Join Professor Lynda Nead, curator of our exhibition The Fallen Woman, as she reveals some of the hidden stories of women who left their children at the Foundling Hospital.
This major exhibition focuses on the myth and reality of the ‘fallen woman’ in Victorian Britain.
In an age when sexual innocence was highly valued and sex for a respectable woman was deemed appropriate only within marriage, the loss of chastity for an unwed woman had multiple repercussions. The figure of the ‘fallen’ woman was popularly portrayed in art, literature and the media as Victorian moralists warned against the consequences of losing one’s virtue.
This exhibition draws together the work of artists including Dante Gabriel Rossetti, Richard Redgrave, George Frederic Watts and Thomas Faed, who considered the subject of the fallen woman in their work and helped propel the myth. In addition, newspaper illustrations and stereoscopes demonstrate how depictions of the fallen woman in popular culture also helped define a woman’s role and limitations within society.

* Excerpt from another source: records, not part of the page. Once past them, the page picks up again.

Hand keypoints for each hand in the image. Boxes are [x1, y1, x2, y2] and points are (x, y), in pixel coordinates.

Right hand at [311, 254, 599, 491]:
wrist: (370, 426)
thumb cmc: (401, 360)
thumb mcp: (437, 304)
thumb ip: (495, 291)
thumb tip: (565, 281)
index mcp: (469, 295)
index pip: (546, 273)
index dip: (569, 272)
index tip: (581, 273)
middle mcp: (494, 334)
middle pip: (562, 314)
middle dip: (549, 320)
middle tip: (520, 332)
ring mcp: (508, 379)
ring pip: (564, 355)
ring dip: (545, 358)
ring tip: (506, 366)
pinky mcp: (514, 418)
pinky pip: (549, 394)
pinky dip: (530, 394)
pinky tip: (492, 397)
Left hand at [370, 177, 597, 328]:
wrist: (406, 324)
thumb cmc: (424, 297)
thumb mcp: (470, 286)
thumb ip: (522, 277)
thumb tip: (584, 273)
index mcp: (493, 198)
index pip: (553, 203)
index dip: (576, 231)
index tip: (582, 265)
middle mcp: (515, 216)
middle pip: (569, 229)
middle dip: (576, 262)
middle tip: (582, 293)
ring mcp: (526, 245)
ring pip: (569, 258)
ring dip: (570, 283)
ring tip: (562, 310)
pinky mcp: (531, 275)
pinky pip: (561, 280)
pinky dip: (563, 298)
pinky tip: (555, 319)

The exhibition also explores the written petitions of women applying to the Foundling Hospital at the time. During the early nineteenth century, London’s Foundling Hospital changed its admission process to focus on restoring respectability to the mother. Only the petitions of previously respectable women bearing their first illegitimate child were considered. A specially-commissioned sound installation by musician and composer Steve Lewinson offers a new and engaging interpretation of the Hospital’s archive and brings the women’s voices to life.
The Fallen Woman is curated by Professor Lynda Nead in collaboration with the Foundling Museum’s curatorial team.